Она забрала у меня Эффи. Пока, Эффи, я так и не успела толком с тобой познакомиться.
— Мне плевать на деньги. Ты же знаешь, что мне всегда было на них плевать, правда?
Я кивнула.
— Я любила его. Он был умен и успешен, так красив, до неприличия. Он меня ужасно избаловал, держал меня за руку, с ним я кончала. Он делал все, что только можно захотеть от мужчины. Хотя он не был остроумным. В нашей паре остроумной была я, представляешь себе? Я же вообще не такая.
— Да, ты не такая, — согласилась я.
— Абсолютно. Так что представь себе, какой он зануда.
— Ты бы не захотела провести всю жизнь с занудой, — сказала я.
— Но я хотела, — ответила она, — честное слово.
Наконец мы принялись допивать чай, уже остывший и утративший вкус, но дающий заряд кофеина. Индиго вытащила маленькую бутылочку из кошелька и выдавила несколько капель жидкости в чай.
— Делаю чистку, — пояснила она. — Хочу, чтобы исчезли все токсины.
— Я тоже. Дай мне чуть-чуть.
Она выдавила еще несколько капель мне в чашку. Мы обе сделали по глотку и сидели, очищаясь.

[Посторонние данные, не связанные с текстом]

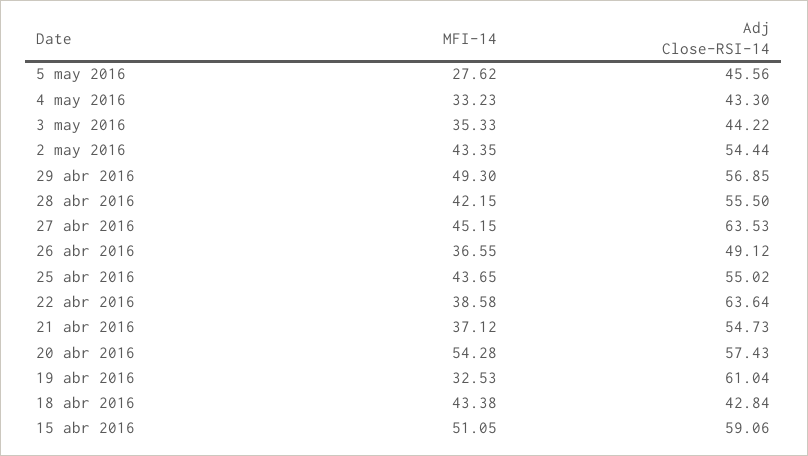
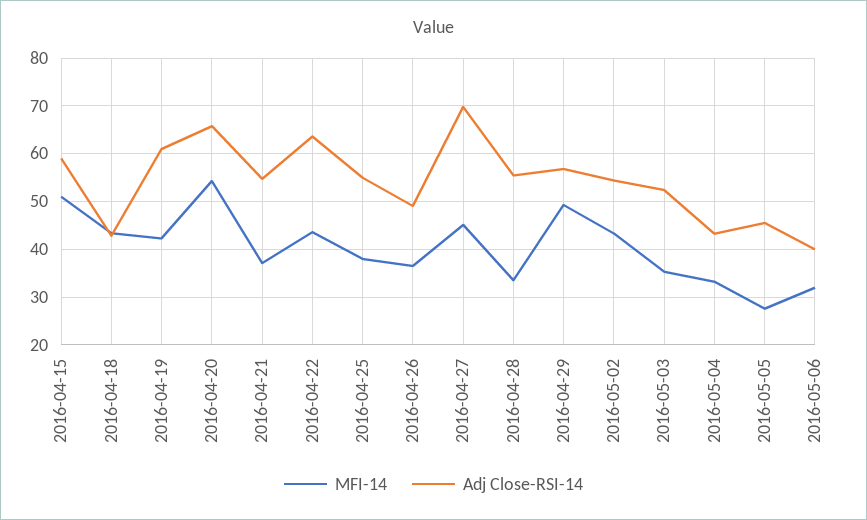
Adj Close-RSI-14, 3 may 2016: 44.22 -> 52
MFI-14, 28 abr 2016: 42.15 -> 34
Adj Close-RSI-14, 27 abr 2016: 63.53 -> 70
MFI-14, 25 abr 2016: 43.65 -> 38
MFI-14, 22 abr 2016: 38.58 -> 44
Adj Close-RSI-14, 20 abr 2016: 57.43 -> 66
MFI-14, 19 abr 2016: 32.53 -> 42
MFI-14, 2016-05-06: none -> 32
Adj Close-RSI-14, 2016-05-06: none -> 40

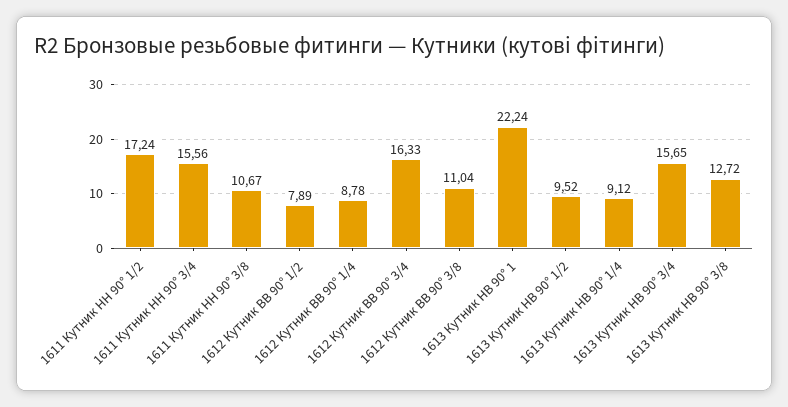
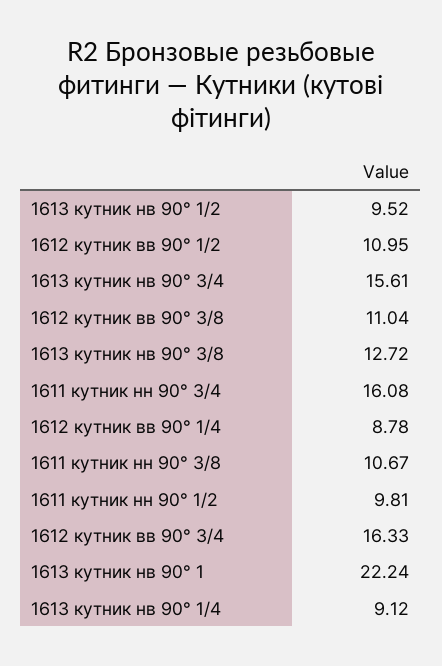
1611 Кутник НН 90° 1/2: 17.24 -> 9.81
1611 Кутник НН 90° 3/4: 15.56 -> 16.08
1612 Кутник ВВ 90° 1/2: 7.89 -> 10.95
1613 Кутник НВ 90° 3/4: 15.65 -> 15.61

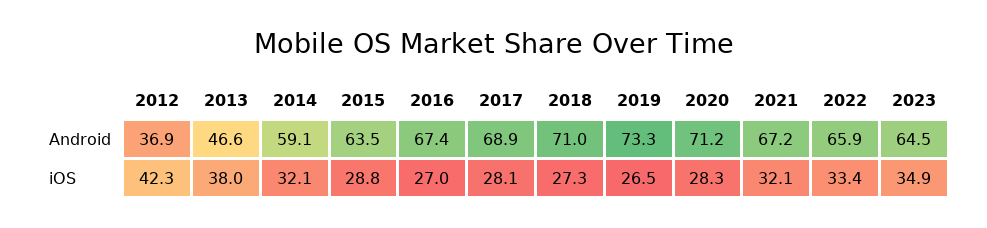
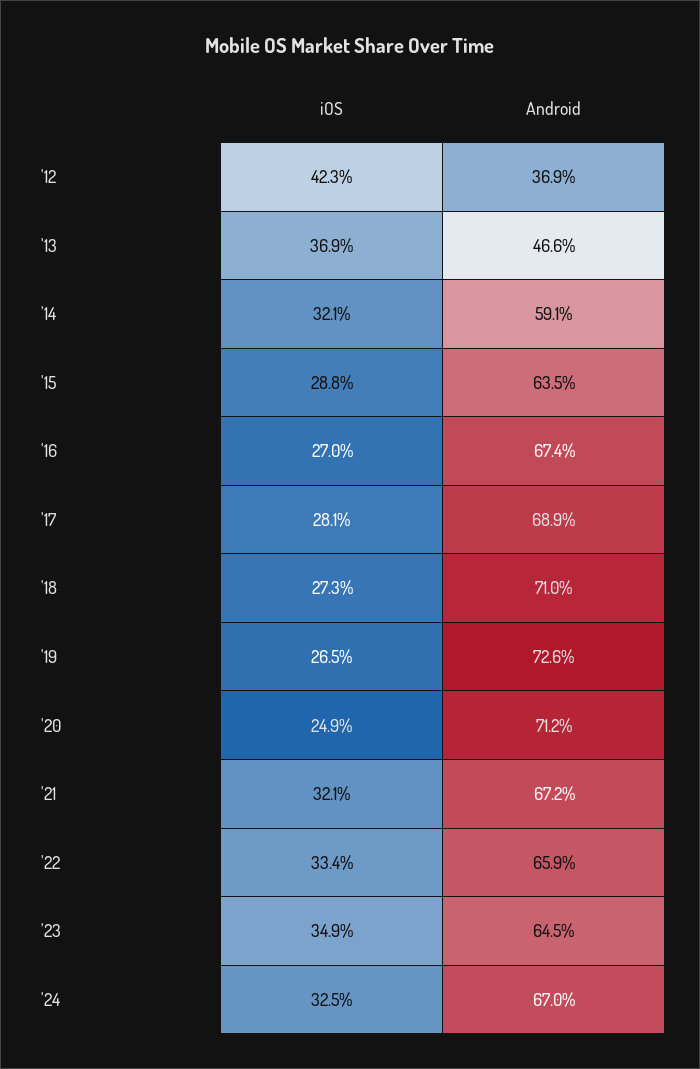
2019, Android: 73.3 -> 72.6
2013, iOS: 38 -> 36.9
2020, iOS: 28.3 -> 24.9
'24, iOS: none -> 32.5
'24, Android: none -> 67

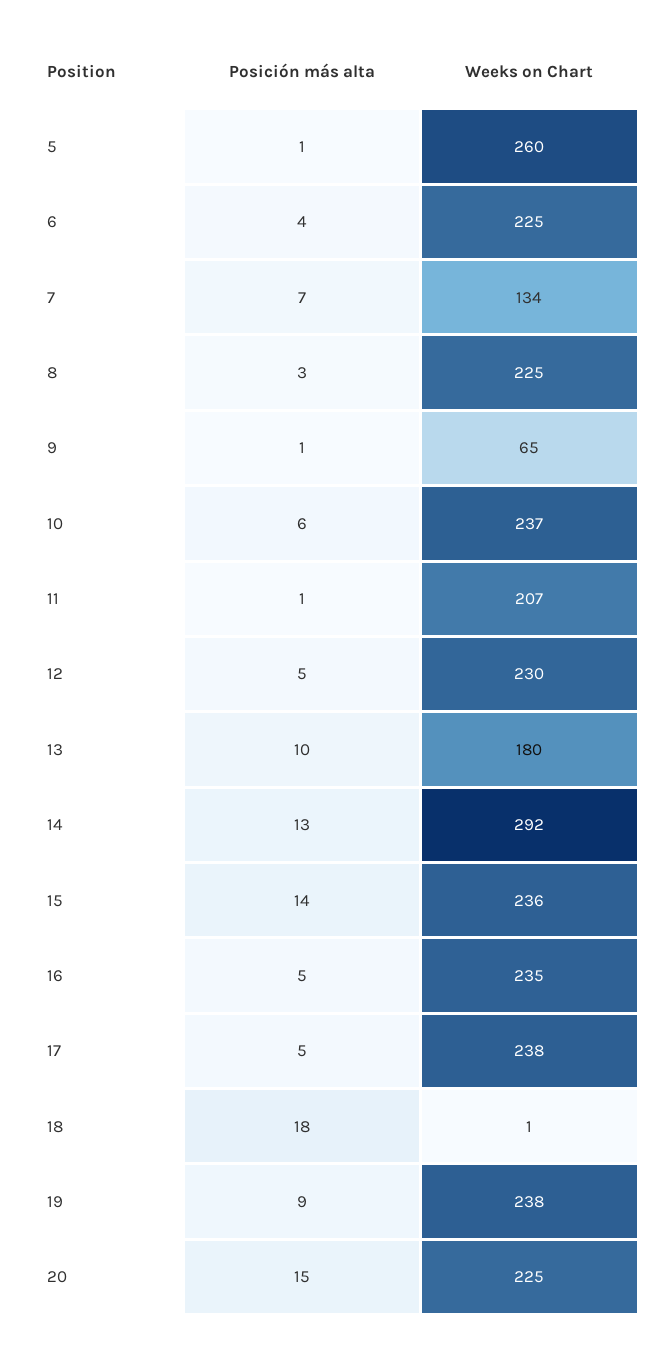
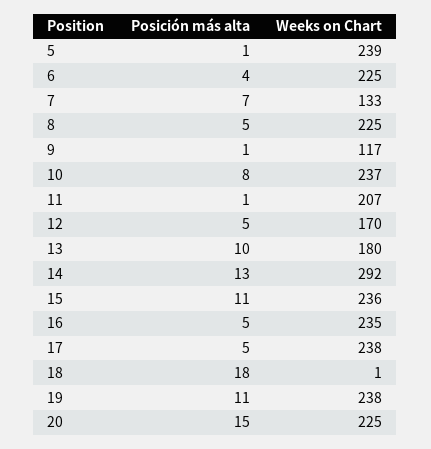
Weeks on Chart, 5: 260 -> 239
Weeks on Chart, 7: 134 -> 133
Posición más alta, 8: 3 -> 5
Weeks on Chart, 9: 65 -> 117
Posición más alta, 10: 6 -> 8
Weeks on Chart, 12: 230 -> 170
Posición más alta, 15: 14 -> 11
Posición más alta, 19: 9 -> 11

— Как ты вообще? — спросила она.
— Как обычно. Кроме того, что мне уже сорок.
— Не может быть.
— Время не остановишь.
Больше я не рассказала ей ни о чем, что происходило в моей жизни. Ни о свиданиях, на которые ходила, ни о работе, которую ненавидела, каждый день пребывания на которой разрушал мою душу, ни о том, какой грустный голос у брата в трубке в последнее время, ни о том, как я слишком часто думала о своем умершем отце или как скучала по матери, которая уже ни за что не вернется в Нью-Йорк. Вроде бы и стоило рассказать ей обо всем этом, но показалось правильным хоть на секунду оставить мысли о собственном дерьме, и мне не хотелось ее утомлять. Если бы я рассказала ей обо всех этих маленьких трагедиях, они существовали бы в еще одном царстве — царстве Индиго. Но сегодняшний день был посвящен не мне, а ей.
Вместо этого я рассказала ей о выставке, которую недавно посещала в небольшой галерее в Челси. Картины отличались грубоватой красотой. Цвета казались природными. Художник, написавший их, родился и вырос в Луизиане, жил на ферме с семьей и изображал окрестные болота. Я уловила посыл автора. Он вел речь о том, как каждый день в течение года на закате путешествовал в небольшой моторной лодке по этим болотам, и они вдохновляли его больше, чем что-либо на земле. Не люди, не политика, не войны, не любовь, не деньги, не жизнь или смерть. Только кипарисы, болотная вода, персикового цвета небо и временами угрожающий взмах хвоста аллигатора.
Я была ошарашена, когда Индиго внезапно охнула. Я спросила, все ли с ней в порядке, на что она ответила:
— Впервые за долгое время я мысленно очутилась в другом месте. Я отлучилась и вернулась назад.
— А что с медитацией? — спросила я.
— Она не помогает. Не могу выбраться из собственной головы. Ты знаешь, каково это, когда не можешь выбраться? — Я кивнула. — Я застряла там. Вплоть до этого самого момента.
Ее дыхание выровнялось.
— Как здорово сбежать от всего этого на какое-то время, — добавила она. — Спасибо.
Я взяла ее за руку и подумала: вот что мы можем сделать друг для друга. Наконец это получилось.